Source extract:
For example, there is often an ditController that allows for editing of Model, and a PlayController that allows for gameplay. To handle the switching between these different Controllers, it is typical to have a MetaController at the top level. This logically replaces the main "Controller" in the MVC pattern, and allows for switching between the various Controllers. This tends to be a parent/child heirarchy of some sort, in that the MetaController has several Controllers, whom in turn may also have several Controllers (GOF - Composite).

On useful application of the MetaController pattern is to compile several seperate executables that differ in the concrete class of the MetaController, allowing for edit enabled vs only gameplay enabled applications, and also to enable / disable and remote implementations. EXPAND ON THIS IDEA! Jungle Peak example.

A very useful addition to the straight MVC design proposed above is the addition of a "write proxy / event target" that controls all changes of state in Model. The idea can be summed up as follows:

"Reads are free, writes are formalized."

Reading Model state

First of all, View and Controller may only access Model in a const fashion. This has numerous repercussions. Firstly, exposing central Model state as public is ok, as it can only be read. Also, only const methods may be called, so state changes cannot be made internally as a result of a bad function call. This allows for a clear grouping of aspects of the Model into read and write categories.

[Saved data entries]
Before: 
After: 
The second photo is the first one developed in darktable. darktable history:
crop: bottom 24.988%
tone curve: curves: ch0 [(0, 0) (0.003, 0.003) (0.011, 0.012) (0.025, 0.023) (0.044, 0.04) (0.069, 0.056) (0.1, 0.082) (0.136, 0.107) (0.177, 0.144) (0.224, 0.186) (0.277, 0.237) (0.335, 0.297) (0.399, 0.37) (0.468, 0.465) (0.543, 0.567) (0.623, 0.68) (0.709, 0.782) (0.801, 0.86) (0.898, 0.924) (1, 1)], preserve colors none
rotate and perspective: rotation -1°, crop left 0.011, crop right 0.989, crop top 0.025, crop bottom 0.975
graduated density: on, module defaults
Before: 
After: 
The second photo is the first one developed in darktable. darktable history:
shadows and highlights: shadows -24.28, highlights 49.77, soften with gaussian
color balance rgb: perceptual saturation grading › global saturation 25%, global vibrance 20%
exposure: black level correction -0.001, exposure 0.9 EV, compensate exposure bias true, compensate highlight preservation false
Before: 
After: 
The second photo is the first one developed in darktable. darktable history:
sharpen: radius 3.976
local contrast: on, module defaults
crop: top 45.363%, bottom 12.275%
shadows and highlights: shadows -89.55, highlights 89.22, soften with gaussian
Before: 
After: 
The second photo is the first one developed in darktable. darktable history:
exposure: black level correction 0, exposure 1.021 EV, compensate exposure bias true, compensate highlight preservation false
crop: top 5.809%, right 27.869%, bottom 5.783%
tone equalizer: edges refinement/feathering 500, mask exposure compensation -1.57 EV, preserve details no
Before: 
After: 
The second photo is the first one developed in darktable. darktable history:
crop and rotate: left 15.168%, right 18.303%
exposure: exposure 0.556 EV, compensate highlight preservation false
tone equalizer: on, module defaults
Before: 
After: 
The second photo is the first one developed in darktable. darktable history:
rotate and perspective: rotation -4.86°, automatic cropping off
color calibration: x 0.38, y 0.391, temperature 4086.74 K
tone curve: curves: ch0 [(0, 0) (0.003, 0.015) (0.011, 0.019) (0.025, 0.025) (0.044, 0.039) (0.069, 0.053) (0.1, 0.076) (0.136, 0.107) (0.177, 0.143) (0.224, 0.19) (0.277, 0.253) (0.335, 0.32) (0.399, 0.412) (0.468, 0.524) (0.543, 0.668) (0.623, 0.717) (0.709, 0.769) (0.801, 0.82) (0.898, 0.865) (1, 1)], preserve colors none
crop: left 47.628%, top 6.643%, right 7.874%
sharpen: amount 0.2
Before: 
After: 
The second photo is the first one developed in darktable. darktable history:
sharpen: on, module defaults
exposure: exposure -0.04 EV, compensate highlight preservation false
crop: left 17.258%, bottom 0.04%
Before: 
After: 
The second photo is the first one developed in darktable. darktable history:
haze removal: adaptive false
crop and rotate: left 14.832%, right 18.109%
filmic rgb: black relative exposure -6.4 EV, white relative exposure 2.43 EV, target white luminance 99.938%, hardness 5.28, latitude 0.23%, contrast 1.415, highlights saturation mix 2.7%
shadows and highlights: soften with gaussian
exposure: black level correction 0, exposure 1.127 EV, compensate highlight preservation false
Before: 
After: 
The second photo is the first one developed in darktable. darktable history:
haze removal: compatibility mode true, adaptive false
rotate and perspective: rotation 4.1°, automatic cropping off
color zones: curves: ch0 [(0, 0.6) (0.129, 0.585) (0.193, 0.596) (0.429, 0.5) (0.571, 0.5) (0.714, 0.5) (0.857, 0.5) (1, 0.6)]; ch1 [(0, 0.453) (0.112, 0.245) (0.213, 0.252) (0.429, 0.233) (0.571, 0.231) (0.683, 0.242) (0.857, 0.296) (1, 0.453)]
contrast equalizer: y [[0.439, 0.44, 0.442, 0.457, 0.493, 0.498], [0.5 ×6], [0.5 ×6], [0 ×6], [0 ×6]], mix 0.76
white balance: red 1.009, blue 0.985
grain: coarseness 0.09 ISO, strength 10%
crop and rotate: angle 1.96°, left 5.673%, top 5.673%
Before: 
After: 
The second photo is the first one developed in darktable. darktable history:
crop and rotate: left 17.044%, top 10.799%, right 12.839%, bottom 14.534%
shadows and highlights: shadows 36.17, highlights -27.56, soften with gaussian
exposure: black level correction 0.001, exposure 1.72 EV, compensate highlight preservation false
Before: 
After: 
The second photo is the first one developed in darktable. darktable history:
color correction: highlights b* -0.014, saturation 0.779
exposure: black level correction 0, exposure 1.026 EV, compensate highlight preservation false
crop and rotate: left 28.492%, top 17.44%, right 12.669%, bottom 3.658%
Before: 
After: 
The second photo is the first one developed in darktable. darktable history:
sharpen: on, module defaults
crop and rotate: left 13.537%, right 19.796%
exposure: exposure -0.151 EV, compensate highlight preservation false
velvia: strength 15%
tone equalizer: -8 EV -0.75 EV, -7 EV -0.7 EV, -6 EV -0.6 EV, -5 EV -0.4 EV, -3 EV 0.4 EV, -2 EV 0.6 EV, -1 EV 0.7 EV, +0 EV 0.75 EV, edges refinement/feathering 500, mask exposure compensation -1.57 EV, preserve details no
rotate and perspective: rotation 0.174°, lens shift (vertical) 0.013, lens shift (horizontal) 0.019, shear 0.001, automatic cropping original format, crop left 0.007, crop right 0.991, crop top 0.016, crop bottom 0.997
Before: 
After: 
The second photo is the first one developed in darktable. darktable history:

Goal 1: In the MVC design excerpt, list each consequence it gives of View and Controller accessing Model only in a const fashion.
Goal 2: Continue the MVC design excerpt from its final sentence.

Exercise answer 1:
- Exposing central Model state as public is ok, because it can only be read.
- Only const methods may be called, so a bad function call cannot make state changes internally.
- The aspects of the Model can be clearly grouped into read and write categories.

Exercise answer 2:
Just how this is implemented will vary. If Model is global / singleton, care must be taken so that only const access is allowed. I personally let View hold a const Model&, and have the Controller baseclass supply a View&. This way View can access model in a const way, and Controller can access View in a non-const way, and via it Model in a const way. From the top of the App this is:

App owns a Model, a View and a MetaController
View has a const& to Model
MetaController has a & to View, and passes this to each IController implementation

Writing to Model state

Writes to Model are formalized through the addition of IEventTarget. This is a pure virtual interface that defines all possible state changes / events on a system wide level. Controller will be passed an IEventTarget each frame, and any changes it wishes to make to Model must go through this interface.

Model will implement IEventTarget in order for the writes to apply. View and Controller both see this fact, but due to their const access to Model they cannot call these methods directly on their const Model&.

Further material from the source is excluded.